▶ [Task statement]: Your answer is a number only: how many lines in the data below contain "покинул"?

((

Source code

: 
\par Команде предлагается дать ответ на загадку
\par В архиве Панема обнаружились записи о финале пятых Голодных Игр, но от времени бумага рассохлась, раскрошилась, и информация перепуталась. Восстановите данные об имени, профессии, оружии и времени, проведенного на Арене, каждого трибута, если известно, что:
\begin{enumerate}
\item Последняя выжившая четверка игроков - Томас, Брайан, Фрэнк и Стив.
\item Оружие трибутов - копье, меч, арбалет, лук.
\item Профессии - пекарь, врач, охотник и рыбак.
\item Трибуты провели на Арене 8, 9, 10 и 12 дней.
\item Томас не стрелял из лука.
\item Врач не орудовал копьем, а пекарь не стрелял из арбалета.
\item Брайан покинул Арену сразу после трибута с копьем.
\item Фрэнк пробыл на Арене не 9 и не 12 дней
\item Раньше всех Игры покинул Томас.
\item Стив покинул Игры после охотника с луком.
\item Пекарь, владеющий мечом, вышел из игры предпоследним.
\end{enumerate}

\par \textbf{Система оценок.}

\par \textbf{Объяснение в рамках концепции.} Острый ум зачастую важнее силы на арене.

))

▶ [Result below]: 3